Progress hailed in Chesapeake Bay effort
County, state celebrate success
By AD CRABLE
Lancaster
Updated Dec 11, 2009 07:56

Pennsylvania faces tougher anti-pollution regulations as part of a new federal mandate to clean up the Chesapeake Bay.

But local and state officials complain that not enough credit is being given to projects that already are making a difference.

On Thursday, a few of those grass-roots efforts in Lancaster County were celebrated.

For example, this past growing season three local farmers reduced the amount of fertilizer they used as part of the American Farmland Trust's "Best Management Practices Challenge."

The Washington-based nonprofit AFT agreed to pay the farmers for lower yields of crops, if they occurred.

The farmers, like many others, would have been reluctant to adopt the practices aimed at reducing runoff and improving water quality if they thought they would lose profits.

The reductions in nutrients earned the AFT "nutrient credits" under Pennsylvania's fledgling nutrient trading program. Farmers earn credits for putting in place conservation measures. They then can earn cash by selling the credits to other entities, such as owners of sewage treatment plants required to reduce nutrient discharges.

In 2006, Mount Joy Borough became the first in the state to buy nutrient credits from nearby Brubaker Farms.

In the AFT project, the nutrient credits earned from conservation work on the farms weren't sold. Instead, in a ceremony at Thursday's Ag Issues Forum at the Farm and Home Center, AFT donated the credits to the Lancaster Farmland Trust in a symbolic show of support for the program.

"The success of farmers like these who are willing to do their part in Pennsylvania and other states demonstrates that you don't need hard-and-fast regulations to expand agriculture's role in cleaning up regional waterways," said Jim Baird, AFT's Mid-Atlantic director.

Then, echoing the sentiments of local and state officials in attendance, he added, "(That's) an important fact for everyone to remember as federal agencies develop a new strategy for restoring the health of the Chesapeake Bay and the creeks, streams and rivers that feed it."

AFT hopes more farmers will initiate conservation work and seek nutrient credits from the state.

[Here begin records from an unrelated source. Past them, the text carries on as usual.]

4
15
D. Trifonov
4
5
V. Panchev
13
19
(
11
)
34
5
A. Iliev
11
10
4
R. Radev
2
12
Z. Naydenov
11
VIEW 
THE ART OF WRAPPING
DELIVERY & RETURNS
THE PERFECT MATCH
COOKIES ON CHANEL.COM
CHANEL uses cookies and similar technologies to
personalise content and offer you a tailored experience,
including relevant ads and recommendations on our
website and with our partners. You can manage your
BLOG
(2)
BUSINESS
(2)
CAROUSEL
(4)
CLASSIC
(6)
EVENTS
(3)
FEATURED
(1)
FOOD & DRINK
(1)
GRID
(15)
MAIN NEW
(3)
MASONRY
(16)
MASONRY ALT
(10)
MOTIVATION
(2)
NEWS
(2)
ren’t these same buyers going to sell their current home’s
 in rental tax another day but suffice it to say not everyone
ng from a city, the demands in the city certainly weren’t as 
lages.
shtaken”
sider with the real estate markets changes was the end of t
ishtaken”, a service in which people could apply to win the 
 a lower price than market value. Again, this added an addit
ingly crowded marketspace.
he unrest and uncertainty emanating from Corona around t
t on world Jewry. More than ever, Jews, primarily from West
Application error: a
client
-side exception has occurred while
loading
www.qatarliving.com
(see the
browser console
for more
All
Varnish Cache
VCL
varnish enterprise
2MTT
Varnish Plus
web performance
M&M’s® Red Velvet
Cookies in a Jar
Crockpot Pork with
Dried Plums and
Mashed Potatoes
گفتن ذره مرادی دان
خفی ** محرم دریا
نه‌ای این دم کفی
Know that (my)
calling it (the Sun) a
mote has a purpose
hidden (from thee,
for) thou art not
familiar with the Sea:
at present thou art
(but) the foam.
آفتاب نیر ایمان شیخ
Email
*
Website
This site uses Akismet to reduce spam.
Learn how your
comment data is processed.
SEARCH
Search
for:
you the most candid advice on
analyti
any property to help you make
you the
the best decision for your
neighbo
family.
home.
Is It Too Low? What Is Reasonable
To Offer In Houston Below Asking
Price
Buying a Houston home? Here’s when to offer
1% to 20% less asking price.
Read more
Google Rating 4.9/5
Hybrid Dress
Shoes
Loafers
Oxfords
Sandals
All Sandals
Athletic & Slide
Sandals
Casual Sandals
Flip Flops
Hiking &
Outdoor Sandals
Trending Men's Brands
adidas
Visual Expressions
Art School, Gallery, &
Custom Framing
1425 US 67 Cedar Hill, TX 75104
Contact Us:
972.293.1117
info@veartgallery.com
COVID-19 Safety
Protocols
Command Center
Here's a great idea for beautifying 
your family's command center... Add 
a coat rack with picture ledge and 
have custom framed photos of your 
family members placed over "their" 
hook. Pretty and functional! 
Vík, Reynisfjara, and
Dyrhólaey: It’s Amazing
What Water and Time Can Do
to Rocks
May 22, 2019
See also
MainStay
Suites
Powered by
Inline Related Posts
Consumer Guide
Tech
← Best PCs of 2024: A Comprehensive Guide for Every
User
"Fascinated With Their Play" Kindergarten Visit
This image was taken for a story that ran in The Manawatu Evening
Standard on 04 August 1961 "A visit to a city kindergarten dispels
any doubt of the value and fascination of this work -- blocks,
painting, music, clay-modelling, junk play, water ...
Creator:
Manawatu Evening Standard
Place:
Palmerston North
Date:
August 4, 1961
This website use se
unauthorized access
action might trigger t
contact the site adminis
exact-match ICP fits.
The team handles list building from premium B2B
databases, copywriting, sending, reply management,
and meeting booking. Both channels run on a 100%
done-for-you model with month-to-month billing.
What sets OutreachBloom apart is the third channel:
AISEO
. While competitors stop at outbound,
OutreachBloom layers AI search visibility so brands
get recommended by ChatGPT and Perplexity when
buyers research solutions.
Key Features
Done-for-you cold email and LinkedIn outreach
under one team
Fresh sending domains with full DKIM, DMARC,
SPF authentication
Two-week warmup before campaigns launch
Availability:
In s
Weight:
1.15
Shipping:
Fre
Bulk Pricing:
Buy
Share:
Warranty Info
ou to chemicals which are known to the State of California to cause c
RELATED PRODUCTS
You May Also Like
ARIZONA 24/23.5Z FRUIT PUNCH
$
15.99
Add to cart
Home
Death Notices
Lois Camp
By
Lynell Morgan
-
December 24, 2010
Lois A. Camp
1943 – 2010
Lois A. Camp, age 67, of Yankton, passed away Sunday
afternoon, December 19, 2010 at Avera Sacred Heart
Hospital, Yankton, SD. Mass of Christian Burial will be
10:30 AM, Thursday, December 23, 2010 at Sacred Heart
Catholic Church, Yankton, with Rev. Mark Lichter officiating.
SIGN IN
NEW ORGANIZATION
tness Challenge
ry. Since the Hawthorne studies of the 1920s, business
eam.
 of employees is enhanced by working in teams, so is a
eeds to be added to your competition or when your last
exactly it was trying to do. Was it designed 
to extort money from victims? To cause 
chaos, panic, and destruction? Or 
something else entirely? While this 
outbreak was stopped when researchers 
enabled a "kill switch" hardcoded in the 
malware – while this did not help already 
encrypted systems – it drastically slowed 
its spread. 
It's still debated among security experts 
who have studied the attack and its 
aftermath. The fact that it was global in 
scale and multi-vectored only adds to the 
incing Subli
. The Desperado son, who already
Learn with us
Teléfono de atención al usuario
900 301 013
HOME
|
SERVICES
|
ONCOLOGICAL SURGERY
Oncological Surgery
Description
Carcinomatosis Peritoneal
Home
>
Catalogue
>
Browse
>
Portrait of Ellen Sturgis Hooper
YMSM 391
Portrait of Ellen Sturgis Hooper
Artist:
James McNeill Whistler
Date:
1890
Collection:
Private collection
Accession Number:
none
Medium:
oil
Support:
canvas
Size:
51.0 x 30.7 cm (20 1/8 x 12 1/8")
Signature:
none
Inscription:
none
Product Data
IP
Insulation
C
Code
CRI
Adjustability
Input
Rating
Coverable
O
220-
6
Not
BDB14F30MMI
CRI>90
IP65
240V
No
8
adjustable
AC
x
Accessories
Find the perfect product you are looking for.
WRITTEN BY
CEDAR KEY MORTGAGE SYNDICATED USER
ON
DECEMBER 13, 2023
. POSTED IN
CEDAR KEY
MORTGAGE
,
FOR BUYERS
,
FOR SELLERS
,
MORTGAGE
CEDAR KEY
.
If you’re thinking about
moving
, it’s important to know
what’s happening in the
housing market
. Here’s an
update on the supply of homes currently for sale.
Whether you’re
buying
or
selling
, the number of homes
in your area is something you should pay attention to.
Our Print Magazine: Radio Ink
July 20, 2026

The Lancaster Farmland Trust has launched its own on-farm effort to improve water quality through conservation practices.

The group's "Smart Farms" initiative provides technical assistance one-on-one with Plain Sect farmers.

Since 2006, more than 1,500 acres have been converted to no-till farming, and 48 farm owners have participated in best management practice consultations.

Using a grant from the National Fish and Wildlife Foundation, the group also hopes to get more farmers to initiate conservation measures themselves to get nutrient credits and thus help pay for doing the right thing.

"Ultimately, we hope to sustain agriculture in Lancaster County," said Karen Martynick, executive director of LFT.

John T. Hines, DEP deputy secretary of water management, endorsed nutrient-trading efforts, saying, "It helps our water, our economies and, in the end, it will help the Chesapeake Bay.

Contrary to the doom-and-gloom reports about the bay's demise, Hines noted that underwater grasses are up 85 percent where the Susquehanna empties into the bay at the Susquehanna Flats.

And he said monitoring on the Susquehanna River shows reduced levels of nitrogen, phosphorus and sediment.

"We're making it happen here on the ground in Pennsylvania," he declared. "We have to keep celebrating the successes."